Railway station in Neulußheim, Germany

Neulußheim is the only station in the municipality of Neulußheim in the German state of Baden-Württemberg. It was re-built during the construction of the Mannheim–Stuttgart high-speed railway in 1986. It lies on the Rhine Railway and is classified by Deutsche Bahn (DB) as a category 5 station. Trains on the Mannheim–Stuttgart high-speed railway run next to the station without stopping.

== History ==

Neulußheim station was built during the construction of the Mannheim-Stuttgart high-speed railway in 1986, replacing an earlier station that was further west. The Rhine Railway (Karlsruhe–Mannheim) and the high-speed line have been bundled together in this area to reduce environmental impacts, as they have also been at the neighbouring Hockenheim station.

During the construction of the new high-speed line, the Rhine Railway was realigned for a length of 6.60 km between Hockenheim and Neulußheim. Between Hockenheim and Neulußheim the new line runs parallel with the old Karlsruhe–Mannheim line, which in this area was moved by approximately 120 metres to the east, and with Bundesstraße 36 (federal highway 36).

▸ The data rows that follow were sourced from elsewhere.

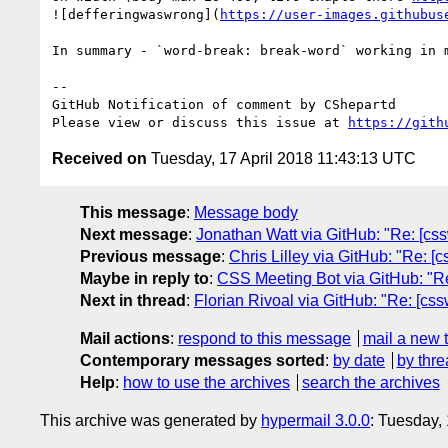
![defferingwaswrong](
https://user-images.githubus
In summary - `word-break: break-word` working in 
-- 

GitHub Notification of comment by CShepartd

Please view or discuss this issue at 
https://gith
Received on
Tuesday, 17 April 2018 11:43:13 UTC
This message
:
Message body
Next message
:
Jonathan Watt via GitHub: "Re: [cssw
Previous message
:
Chris Lilley via GitHub: "Re: [c
Maybe in reply to
:
CSS Meeting Bot via GitHub: "Re
Next in thread
:
Florian Rivoal via GitHub: "Re: [cs
Mail actions
:
respond to this message
mail a new 
Contemporary messages sorted
:
by date
by thre
Help
:
how to use the archives
search the archives
This archive was generated by
hypermail 3.0.0
: Tuesday,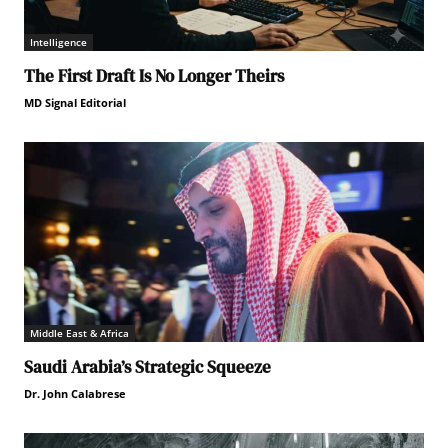
Intelligence
The First Draft Is No Longer Theirs
MD Signal Editorial
Middle East & Africa
Saudi Arabia’s Strategic Squeeze
Dr. John Calabrese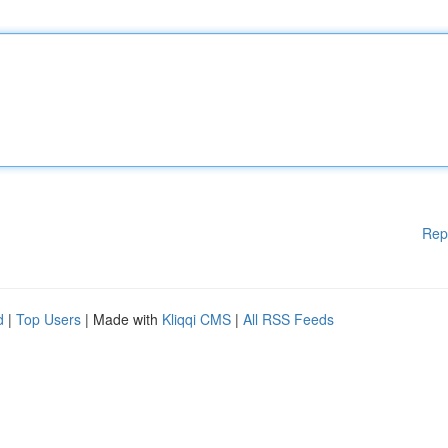
Rep
d
|
Top Users
| Made with
Kliqqi CMS
|
All RSS Feeds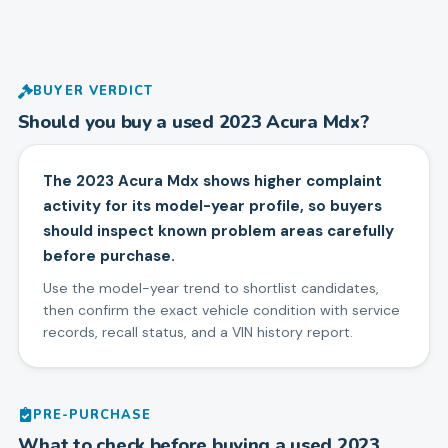
BUYER VERDICT
Should you buy a used
2023
Acura
Mdx
?
The 2023 Acura Mdx shows higher complaint
activity for its model-year profile, so buyers
should inspect known problem areas carefully
before purchase.
Use the model-year trend to shortlist candidates,
then confirm the exact vehicle condition with service
records, recall status, and a VIN history report.
PRE-PURCHASE
What to check before buying a used
2023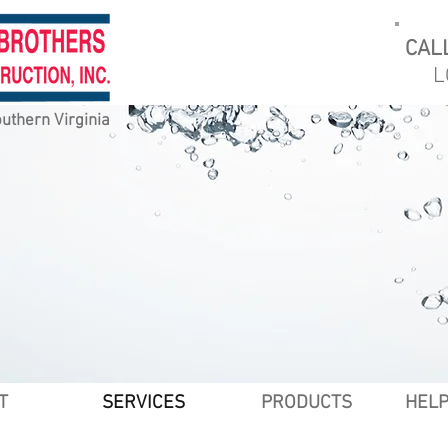
CAL
L
uthern Virginia
T
SERVICES
PRODUCTS
HELP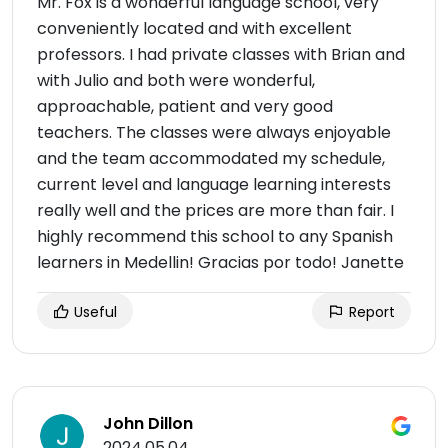
Mr. Fox is a wonderful language school, very
conveniently located and with excellent
professors. I had private classes with Brian and
with Julio and both were wonderful,
approachable, patient and very good
teachers. The classes were always enjoyable
and the team accommodated my schedule,
current level and language learning interests
really well and the prices are more than fair. I
highly recommend this school to any Spanish
learners in Medellin! Gracias por todo! Janette
Useful
Report
John Dillon
2024.05.04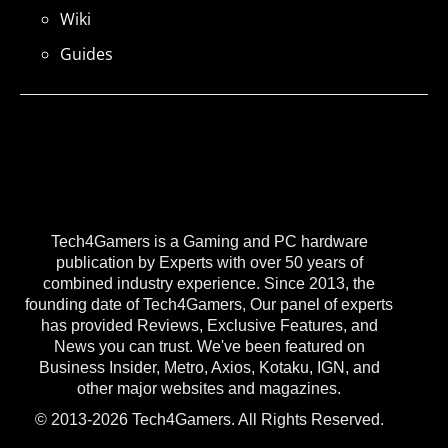
Wiki
Guides
Tech4Gamers is a Gaming and PC hardware
publication by Experts with over 50 years of
combined industry experience. Since 2013, the
founding date of Tech4Gamers, Our panel of experts
has provided Reviews, Exclusive Features, and
News you can trust. We've been featured on
Business Insider, Metro, Axios, Kotaku, IGN, and
other major websites and magazines.
© 2013-2026 Tech4Gamers. All Rights Reserved.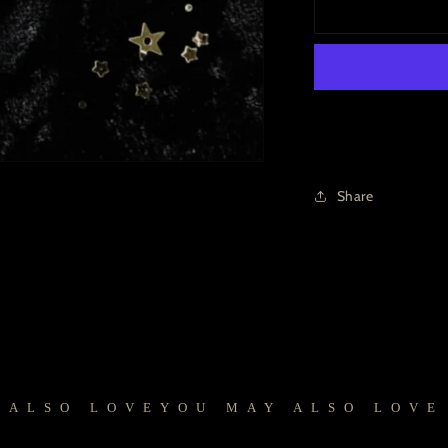
Share
SO LOVE
YOU MAY ALSO LOVE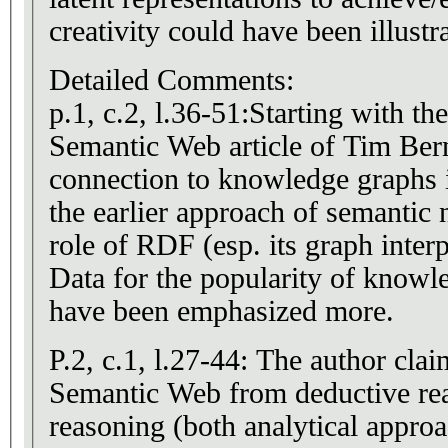
creativity could have been illustr
Detailed Comments:
p.1, c.2, l.36-51:Starting with th
Semantic Web article of Tim Ber
connection to knowledge graphs i
the earlier approach of semantic
role of RDF (esp. its graph inter
Data for the popularity of knowl
have been emphasized more.
P.2, c.1, l.27-44: The author cla
Semantic Web from deductive reasoning over
reasoning (both analytical appro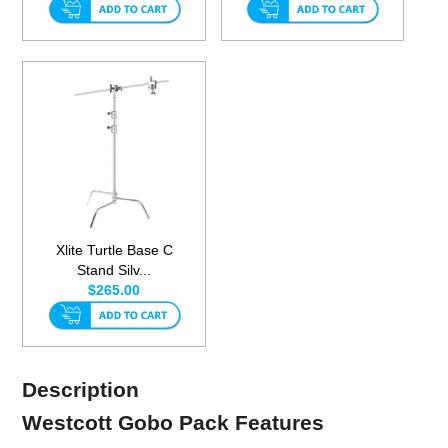
Xlite Turtle Base C
Stand Silv...
$265.00
Description
Westcott Gobo Pack Features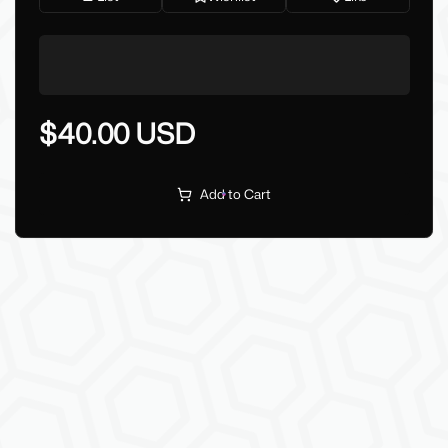
$40.00 USD
Add to Cart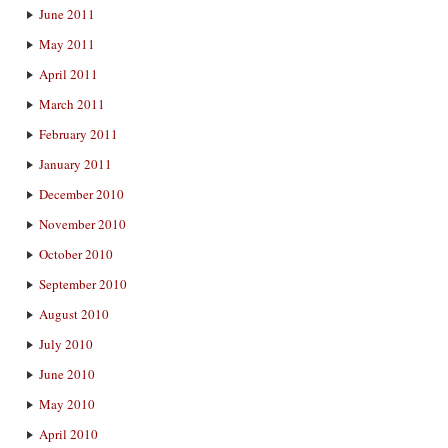
June 2011
May 2011
April 2011
March 2011
February 2011
January 2011
December 2010
November 2010
October 2010
September 2010
August 2010
July 2010
June 2010
May 2010
April 2010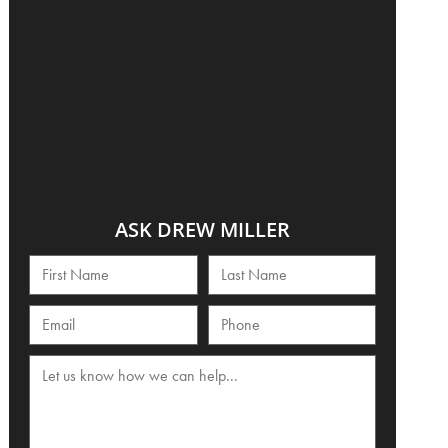
ASK DREW MILLER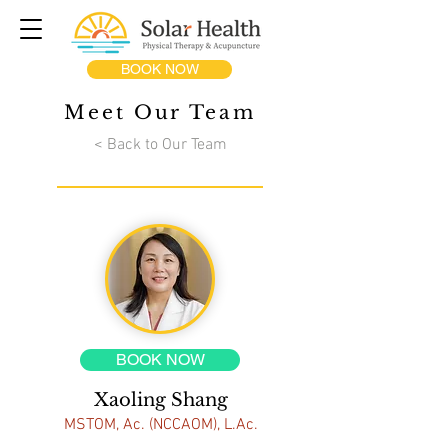
BOOK NOW
Meet Our Team
< Back to Our Team
BOOK NOW
Xaoling Shang
MSTOM, Ac. (NCCAOM), L.Ac.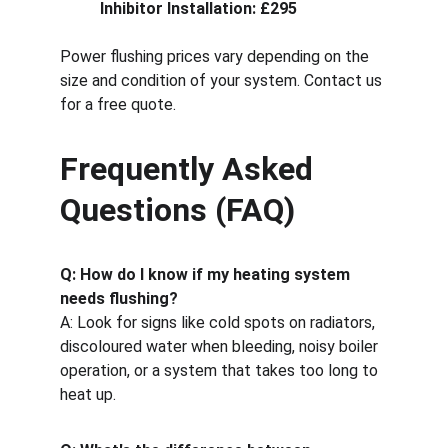
Inhibitor Installation: £295
Power flushing prices vary depending on the 
size and condition of your system. Contact us 
for a free quote.
Frequently Asked 
Questions (FAQ)
Q: How do I know if my heating system 
needs flushing?
A: Look for signs like cold spots on radiators, 
discoloured water when bleeding, noisy boiler 
operation, or a system that takes too long to 
heat up.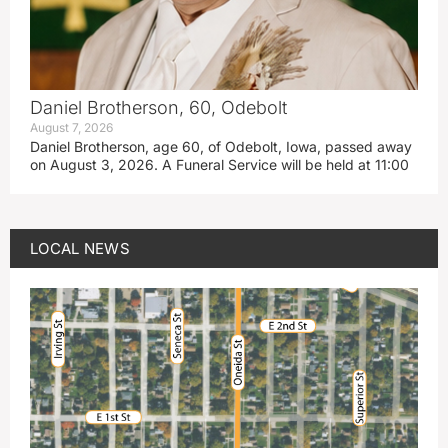
Daniel Brotherson, 60, Odebolt
August 7, 2026
Daniel Brotherson, age 60, of Odebolt, Iowa, passed away
on August 3, 2026. A Funeral Service will be held at 11:00
LOCAL NEWS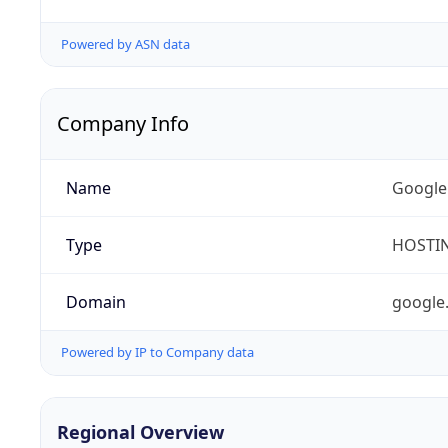
Powered by ASN data
Company Info
Name
Google
Type
HOSTI
Domain
google
Powered by IP to Company data
Regional Overview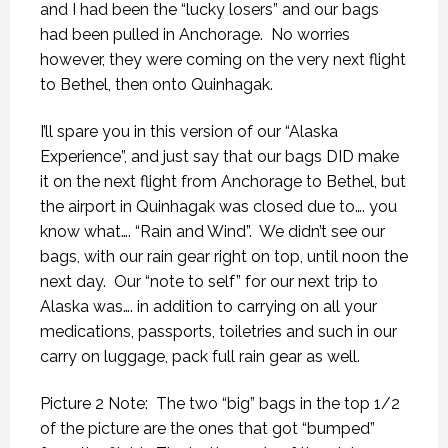
and I had been the “lucky losers” and our bags
had been pulled in Anchorage.
No worries
however, they were coming on the very next flight
to Bethel, then onto Quinhagak.
I’ll spare you in this version of our “Alaska
Experience”, and just say that our bags DID make
it on the next flight from Anchorage to Bethel, but
the airport in Quinhagak was closed due to…. you
know what…. “Rain and Wind”.
We didn’t see our
bags, with our rain gear right on top, until noon the
next day.
Our “note to self” for our next trip to
Alaska was…. in addition to carrying on all your
medications, passports, toiletries and such in our
carry on luggage, pack full rain gear as well.
Picture 2 Note:
The two “big” bags in the top 1/2
of the picture are the ones that got “bumped”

Architect Gottfried Böhm, a native of Offenbach, was commissioned for the construction of the new station in Neulußheim. Böhm is the only German architect to have received the prestigious Pritzker Architecture Prize. A new island platform was built on the Rhine Railway under his direction. However, since the new station was built to the east of the old line, a new pedestrian overpass or underpass had to be built to cross the new line. It was decided to build an overpass over the tracks of the two railway lines, which accordingly is very long with a length of 108 metres. The construction lasted from 1984 to 1987. From 1986, with the assistance of the architect Wolfgang Pehnt, Böhm designed the station, which used the typical Böhm materials of concrete, steel and glass.

On 14 September 1986, the station was finally opened during the celebration of the 275th anniversary of the town.

Deutsche Bahn invested around €135,000 in the renovation of the bridge during 2010 and 2011 and the municipality spent about €50,000 on measures to improve the station environment. As part of the 2nd stage of the Rhine-Neckar S-Bahn, lifts were installed in the station up to 2015 to give it step-free access.